The Morris Canal Community Coalition, fighting to preserve the largely one- and two-family Berry Lane Park neighborhood in Jersey City’s southern end from development of a luxury residential high-rise, is pushing a compromise vision.
Residents hope this alternate proposal, which calls for extending the footprint of the proposed development, will appease developer Louis Mont by ensuring he would be getting the density of 420 residential units desired without the [proposed 17-story] height.
Details were sketched out by Ceci deLeon and Tom Ogorzalek of CDS Architecture during a recent Zoom discussion sponsored by the coalition in the wake of a City Council majority vote last week to re-affirm amendments to the Morris Canal Redevelopment Plan. That vote will enable the Jersey City Planning Board to entertain Mont’s full proposal for the parcel at 417 Communipaw Ave.: a 17-story residential highrise, retail pop-up spaces, a public recreation center, and some open space.
The Morris Canal Redevelopment Area Community Development Corp. and its executive director, June Jones, had sued the city and the Planning Board to stop the development, alleging that the amendments adopted by the city clashed with the city’s master plan and that planning for only five percent of the units to be “affordable” housing units was insufficient.
A court ruled that the Planning Board and City Council must reconsider the merits of the amendments, which both did, only to re-state their prior assessments as valid and not “arbitrary and capricious,” as contended by the plaintiffs.
Now the plaintiffs have 45 days to consider a possible appeal or some other possible action, according to Renee Steinhagen, a co-counsel from the Public Interest Law Center representing the MCRACDC.

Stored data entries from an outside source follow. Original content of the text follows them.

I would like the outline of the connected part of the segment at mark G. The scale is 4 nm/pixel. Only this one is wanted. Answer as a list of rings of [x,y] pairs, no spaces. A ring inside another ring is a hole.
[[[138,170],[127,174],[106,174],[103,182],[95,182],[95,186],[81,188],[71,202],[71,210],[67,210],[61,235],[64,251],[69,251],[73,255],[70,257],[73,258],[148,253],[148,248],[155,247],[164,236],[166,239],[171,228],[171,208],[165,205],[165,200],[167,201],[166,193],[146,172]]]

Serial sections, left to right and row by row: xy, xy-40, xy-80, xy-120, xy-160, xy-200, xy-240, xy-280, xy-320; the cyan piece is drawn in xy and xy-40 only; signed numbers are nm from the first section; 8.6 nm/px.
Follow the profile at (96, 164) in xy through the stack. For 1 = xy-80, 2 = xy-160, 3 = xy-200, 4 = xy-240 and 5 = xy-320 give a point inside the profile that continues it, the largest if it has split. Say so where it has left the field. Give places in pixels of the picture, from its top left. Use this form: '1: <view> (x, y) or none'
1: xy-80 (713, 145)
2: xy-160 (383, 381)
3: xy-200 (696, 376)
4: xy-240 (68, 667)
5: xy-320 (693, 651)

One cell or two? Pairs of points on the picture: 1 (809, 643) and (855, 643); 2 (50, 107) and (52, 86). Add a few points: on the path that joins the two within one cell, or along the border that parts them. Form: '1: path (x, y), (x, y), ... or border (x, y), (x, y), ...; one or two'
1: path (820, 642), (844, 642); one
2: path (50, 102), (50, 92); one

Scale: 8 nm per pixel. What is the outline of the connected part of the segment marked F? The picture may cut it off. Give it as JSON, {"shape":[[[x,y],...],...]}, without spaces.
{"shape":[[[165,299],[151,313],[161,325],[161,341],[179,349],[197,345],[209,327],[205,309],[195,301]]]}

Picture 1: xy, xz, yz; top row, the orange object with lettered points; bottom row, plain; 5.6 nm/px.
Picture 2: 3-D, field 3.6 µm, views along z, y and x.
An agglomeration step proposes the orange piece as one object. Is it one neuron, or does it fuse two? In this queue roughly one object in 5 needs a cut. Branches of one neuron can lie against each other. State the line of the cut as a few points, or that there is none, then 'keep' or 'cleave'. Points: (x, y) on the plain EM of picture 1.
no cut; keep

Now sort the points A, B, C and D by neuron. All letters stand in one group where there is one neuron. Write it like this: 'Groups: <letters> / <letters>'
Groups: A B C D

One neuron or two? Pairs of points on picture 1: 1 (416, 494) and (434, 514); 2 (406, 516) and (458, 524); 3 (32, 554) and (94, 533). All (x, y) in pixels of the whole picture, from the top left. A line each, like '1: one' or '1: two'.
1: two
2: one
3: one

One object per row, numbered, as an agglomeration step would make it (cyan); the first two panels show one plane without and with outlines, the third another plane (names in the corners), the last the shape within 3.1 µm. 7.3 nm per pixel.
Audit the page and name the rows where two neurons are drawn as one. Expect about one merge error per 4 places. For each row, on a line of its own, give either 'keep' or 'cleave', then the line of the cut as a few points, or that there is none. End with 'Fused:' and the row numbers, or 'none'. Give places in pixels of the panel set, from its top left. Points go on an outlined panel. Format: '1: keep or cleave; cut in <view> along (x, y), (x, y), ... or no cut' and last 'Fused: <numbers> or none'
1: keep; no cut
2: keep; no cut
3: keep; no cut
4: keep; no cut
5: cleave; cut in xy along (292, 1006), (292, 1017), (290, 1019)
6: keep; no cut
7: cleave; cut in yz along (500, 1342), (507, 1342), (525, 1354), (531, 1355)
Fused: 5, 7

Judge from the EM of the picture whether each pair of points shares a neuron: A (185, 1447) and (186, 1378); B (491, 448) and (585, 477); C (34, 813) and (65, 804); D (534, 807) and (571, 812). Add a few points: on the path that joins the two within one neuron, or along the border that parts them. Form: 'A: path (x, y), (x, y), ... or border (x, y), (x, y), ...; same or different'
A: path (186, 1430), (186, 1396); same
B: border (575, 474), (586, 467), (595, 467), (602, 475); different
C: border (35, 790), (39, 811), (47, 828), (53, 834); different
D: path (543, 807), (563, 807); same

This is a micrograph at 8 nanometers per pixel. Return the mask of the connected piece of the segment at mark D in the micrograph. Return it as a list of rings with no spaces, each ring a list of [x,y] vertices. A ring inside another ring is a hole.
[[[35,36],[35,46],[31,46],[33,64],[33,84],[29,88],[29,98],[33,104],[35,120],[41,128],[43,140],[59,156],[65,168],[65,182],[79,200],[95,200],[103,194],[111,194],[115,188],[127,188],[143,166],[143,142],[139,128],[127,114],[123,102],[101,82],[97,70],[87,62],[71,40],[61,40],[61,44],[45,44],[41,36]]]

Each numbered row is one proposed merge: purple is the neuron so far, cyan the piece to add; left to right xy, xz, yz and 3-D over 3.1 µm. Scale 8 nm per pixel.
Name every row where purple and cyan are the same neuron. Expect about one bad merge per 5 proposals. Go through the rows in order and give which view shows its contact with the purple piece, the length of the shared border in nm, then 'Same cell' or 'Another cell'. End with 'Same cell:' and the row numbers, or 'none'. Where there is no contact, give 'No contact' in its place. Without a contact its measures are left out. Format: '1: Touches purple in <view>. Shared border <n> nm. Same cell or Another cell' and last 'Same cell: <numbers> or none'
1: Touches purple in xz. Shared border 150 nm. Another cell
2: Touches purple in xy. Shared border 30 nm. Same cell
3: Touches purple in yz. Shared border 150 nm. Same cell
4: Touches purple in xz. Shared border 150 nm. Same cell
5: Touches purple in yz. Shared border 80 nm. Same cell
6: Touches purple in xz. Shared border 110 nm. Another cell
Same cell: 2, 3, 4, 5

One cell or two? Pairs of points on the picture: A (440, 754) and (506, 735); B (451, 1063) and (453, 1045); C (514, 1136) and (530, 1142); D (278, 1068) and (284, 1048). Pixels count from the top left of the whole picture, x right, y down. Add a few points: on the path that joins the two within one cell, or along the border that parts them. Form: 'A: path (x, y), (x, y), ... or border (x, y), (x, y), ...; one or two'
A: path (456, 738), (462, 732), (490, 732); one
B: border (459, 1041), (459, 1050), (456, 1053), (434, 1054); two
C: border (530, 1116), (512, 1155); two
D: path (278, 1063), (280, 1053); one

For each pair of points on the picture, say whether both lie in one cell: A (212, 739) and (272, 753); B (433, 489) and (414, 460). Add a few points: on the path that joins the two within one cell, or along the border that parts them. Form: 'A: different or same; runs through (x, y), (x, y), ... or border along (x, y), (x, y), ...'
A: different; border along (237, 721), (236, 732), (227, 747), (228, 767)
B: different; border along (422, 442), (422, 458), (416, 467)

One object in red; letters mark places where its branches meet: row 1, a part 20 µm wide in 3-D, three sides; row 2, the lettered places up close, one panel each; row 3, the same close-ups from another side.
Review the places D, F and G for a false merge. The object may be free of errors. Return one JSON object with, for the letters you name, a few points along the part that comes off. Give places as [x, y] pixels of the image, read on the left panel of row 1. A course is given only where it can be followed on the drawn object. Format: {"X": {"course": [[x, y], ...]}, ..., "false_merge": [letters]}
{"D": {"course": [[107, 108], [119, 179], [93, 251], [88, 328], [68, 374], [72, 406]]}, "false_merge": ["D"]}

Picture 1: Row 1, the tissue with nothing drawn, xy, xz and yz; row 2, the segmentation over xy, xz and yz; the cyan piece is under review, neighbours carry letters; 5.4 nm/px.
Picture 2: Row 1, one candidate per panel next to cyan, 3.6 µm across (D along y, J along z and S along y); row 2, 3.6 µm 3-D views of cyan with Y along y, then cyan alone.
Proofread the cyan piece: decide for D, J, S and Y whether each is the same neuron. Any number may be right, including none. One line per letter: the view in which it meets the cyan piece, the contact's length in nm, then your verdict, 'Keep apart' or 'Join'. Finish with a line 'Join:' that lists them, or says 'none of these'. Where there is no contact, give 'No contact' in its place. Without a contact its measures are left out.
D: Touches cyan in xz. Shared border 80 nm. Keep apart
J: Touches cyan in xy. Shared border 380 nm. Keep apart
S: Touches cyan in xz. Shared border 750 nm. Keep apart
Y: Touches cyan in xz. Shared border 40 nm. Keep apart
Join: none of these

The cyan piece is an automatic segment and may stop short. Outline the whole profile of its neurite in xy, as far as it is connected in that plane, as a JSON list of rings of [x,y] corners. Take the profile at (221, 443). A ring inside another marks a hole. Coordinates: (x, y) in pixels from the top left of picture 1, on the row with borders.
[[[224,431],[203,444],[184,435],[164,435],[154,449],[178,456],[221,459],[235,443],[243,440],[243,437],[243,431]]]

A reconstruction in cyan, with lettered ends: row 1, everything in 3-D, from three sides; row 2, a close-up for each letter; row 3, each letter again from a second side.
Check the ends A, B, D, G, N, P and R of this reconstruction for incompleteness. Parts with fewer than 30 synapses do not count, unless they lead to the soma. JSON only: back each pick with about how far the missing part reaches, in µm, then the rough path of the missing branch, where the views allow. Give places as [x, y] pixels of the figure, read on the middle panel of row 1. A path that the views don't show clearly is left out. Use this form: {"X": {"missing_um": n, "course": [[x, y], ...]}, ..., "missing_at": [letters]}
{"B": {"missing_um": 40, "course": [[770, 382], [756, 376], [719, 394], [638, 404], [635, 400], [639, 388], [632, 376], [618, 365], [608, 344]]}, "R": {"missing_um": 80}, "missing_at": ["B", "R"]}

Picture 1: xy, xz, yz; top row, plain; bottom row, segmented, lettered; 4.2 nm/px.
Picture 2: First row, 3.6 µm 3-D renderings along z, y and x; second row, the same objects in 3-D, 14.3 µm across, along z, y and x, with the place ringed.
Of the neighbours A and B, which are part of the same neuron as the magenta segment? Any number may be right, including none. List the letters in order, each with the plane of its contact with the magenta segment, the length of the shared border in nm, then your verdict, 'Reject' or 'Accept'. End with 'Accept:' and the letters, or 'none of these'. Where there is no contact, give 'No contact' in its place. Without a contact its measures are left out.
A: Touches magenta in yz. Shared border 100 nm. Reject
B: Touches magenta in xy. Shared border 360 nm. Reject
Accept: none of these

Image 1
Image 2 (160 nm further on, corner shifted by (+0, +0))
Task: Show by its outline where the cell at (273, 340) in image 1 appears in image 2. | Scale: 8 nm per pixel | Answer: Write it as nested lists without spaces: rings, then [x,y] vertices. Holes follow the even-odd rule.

At the same time, Jones said community representatives are continuing to meet informally with Mont and his lawyers in an effort to tweak the developer’s plans to balance his need for profitability with the community’s desire to protect the physical integrity of the neighborhood.
Under amendments made to redevelopment plans elsewhere in Ward F, the city has paved the way for other towers of nine, 14 and 24 stories either in process or completed, deLeon and Ogorzalek pointed out during the Zoom session.
So, the challenge for the architects in the Morris Canal matter, Ogorzalek said, was this: “Could we present an alternative for a reconfigured site with a lower height but providing the same number of [residential] units?”
The answer was “yes,” he said. By enlarging the footprint of the development, relocating the recreation center and retail pop-up spaces, and removing much of the proposed surface parking, there would still be room for 420 apartments, arranged in graduating stages of four to eight stories.
The taller sections would front Communipaw Avenue in line with that street’s residential landscape in mass and scale, said Ogorzalek.
On the Woodward Street side of the project site, the developer could start with four floors, he said, and, then higher, stepping back into the central part of the site, to five or six stories, and possibly up to eight “to minimize shadows cast on the existing neighborhood homes and to maximize light and air so that conditions are more in line with the master plan.”
Whether Mont will be willing to go for this revised design concept remains to be seen.